─── Provided passage ───

In preparation for an upcoming podcast interview later this month where I will have the opportunity to share my unique career journey, I have been reflecting on my military experience over 34 years of serving in and with the U.S. Army.  There is abundant evidence that God has been and is present with me in this work:

  1. God led me to serve in the army
  2. God brought me through every challenge I faced
  3. God enabled me to perform beyond my expectations
  4. God developed my character and caused me to grow in spiritual maturity
  5. God met my family’s needs
  6. God used me to love my neighbors by meeting their needs
  7. God gave me understanding about the eternal value of military service
  8. God was with me as I transitioned from active duty to civilian government service
  9. God provided a position that fits my unique skillset and background as He designed
  10. God continues to use me in a critical role to advise senior leaders and staff

This is an appropriate day to post this article, as I enlisted on February 7, 1986.

Let me expand on each of these points and illustrate with a few stories to help my readers better understand how God has been present with me in every single assignment where I have served.  Here, I will address the first five out of the ten points listed above.  I will discuss the second set of five in a subsequent article.

─── Extracted material ───

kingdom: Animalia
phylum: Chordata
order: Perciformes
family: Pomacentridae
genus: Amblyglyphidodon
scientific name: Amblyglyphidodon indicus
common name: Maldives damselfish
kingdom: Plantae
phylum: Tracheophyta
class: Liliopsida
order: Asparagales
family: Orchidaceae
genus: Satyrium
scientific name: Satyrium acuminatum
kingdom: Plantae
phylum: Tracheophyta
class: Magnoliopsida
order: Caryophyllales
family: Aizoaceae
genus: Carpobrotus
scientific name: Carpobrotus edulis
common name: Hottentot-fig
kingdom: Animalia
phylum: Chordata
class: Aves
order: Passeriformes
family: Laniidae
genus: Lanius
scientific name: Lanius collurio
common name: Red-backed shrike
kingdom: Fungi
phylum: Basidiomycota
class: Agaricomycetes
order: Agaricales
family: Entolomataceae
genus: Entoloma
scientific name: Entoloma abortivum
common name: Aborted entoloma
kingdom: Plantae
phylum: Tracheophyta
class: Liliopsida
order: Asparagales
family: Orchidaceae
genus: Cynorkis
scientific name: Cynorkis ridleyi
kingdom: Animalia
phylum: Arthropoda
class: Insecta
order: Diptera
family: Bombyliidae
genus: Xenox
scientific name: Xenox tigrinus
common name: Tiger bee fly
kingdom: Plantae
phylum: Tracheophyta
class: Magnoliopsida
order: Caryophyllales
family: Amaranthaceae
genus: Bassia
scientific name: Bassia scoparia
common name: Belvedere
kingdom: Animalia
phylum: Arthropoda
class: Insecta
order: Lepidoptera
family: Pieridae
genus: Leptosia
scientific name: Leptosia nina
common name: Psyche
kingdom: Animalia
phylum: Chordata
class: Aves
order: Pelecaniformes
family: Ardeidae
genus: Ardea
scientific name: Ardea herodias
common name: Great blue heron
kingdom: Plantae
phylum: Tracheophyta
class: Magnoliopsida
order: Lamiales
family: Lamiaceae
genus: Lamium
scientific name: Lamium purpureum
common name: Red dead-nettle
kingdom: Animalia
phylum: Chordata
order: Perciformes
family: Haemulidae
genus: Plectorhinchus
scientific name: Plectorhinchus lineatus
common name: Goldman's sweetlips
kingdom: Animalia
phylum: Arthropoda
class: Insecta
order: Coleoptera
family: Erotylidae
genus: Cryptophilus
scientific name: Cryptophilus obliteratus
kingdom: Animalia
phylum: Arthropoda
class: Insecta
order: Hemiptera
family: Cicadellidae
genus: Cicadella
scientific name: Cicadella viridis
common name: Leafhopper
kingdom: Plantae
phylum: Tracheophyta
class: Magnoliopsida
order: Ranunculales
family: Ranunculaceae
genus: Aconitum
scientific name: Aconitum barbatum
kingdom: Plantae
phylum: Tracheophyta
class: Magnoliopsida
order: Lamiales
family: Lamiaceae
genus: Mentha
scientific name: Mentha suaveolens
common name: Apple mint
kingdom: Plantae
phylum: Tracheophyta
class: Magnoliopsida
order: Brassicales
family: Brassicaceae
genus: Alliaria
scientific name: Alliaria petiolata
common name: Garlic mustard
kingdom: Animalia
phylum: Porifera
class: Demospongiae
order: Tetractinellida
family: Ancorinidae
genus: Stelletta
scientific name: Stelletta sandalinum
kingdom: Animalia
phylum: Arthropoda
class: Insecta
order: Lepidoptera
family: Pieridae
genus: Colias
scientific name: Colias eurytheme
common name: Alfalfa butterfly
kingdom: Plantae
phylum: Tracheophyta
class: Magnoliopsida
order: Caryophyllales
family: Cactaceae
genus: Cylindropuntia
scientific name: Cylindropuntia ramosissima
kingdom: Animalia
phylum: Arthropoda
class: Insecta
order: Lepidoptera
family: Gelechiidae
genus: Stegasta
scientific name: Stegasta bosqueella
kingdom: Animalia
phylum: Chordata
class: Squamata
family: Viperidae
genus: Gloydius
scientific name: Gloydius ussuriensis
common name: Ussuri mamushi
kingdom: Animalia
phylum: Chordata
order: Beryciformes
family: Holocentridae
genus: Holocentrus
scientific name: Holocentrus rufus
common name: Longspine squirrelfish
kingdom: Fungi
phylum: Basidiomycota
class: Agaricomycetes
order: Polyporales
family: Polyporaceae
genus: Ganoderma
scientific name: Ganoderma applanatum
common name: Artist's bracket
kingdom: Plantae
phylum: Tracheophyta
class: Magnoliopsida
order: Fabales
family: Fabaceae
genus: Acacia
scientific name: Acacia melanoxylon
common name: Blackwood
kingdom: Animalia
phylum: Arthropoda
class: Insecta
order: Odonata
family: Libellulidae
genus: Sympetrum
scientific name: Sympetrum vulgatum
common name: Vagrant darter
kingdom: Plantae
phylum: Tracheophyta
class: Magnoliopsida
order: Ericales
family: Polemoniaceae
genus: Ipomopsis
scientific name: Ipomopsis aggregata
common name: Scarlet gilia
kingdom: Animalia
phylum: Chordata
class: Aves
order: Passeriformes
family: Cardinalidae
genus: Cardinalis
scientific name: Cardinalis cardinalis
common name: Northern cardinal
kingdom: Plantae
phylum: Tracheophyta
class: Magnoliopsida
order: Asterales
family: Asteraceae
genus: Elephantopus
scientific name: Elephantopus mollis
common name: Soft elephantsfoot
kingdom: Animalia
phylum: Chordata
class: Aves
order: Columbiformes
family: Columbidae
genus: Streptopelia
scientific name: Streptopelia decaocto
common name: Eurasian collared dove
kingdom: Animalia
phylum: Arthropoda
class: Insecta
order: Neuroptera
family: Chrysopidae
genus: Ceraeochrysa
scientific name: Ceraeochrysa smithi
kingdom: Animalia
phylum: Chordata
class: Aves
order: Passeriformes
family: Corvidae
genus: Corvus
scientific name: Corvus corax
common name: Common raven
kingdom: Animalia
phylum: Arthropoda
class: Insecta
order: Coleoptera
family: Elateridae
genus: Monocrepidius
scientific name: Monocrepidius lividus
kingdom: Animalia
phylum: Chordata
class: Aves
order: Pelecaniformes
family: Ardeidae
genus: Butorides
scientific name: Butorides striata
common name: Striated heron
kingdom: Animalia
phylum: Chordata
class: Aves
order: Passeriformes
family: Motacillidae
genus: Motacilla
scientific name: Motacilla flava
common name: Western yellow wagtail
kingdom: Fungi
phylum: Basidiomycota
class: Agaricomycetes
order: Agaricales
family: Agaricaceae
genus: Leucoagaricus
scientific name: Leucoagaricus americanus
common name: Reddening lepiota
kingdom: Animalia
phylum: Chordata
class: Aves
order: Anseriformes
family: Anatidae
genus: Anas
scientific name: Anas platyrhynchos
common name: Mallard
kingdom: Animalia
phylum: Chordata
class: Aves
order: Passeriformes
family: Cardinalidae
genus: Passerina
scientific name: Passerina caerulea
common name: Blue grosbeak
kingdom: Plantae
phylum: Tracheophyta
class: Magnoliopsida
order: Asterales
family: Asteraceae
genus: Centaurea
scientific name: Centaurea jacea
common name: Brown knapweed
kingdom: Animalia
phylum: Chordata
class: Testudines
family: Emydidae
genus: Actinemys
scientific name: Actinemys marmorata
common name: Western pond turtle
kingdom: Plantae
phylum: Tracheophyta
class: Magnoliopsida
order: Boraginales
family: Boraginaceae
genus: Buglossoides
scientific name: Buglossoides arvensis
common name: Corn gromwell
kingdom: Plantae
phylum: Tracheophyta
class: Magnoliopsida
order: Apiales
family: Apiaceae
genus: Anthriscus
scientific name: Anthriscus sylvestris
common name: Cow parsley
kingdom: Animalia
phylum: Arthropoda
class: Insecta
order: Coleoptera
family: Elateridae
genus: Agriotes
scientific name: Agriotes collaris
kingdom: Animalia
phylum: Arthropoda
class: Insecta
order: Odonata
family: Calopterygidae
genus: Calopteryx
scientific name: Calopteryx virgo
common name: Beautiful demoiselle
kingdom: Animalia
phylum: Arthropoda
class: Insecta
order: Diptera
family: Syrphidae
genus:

───

Your task: Copy the passage on military service word for word, from "Let me expand" to "a subsequent article.".

Output below:
Let me expand on each of these points and illustrate with a few stories to help my readers better understand how God has been present with me in every single assignment where I have served.  Here, I will address the first five out of the ten points listed above.  I will discuss the second set of five in a subsequent article.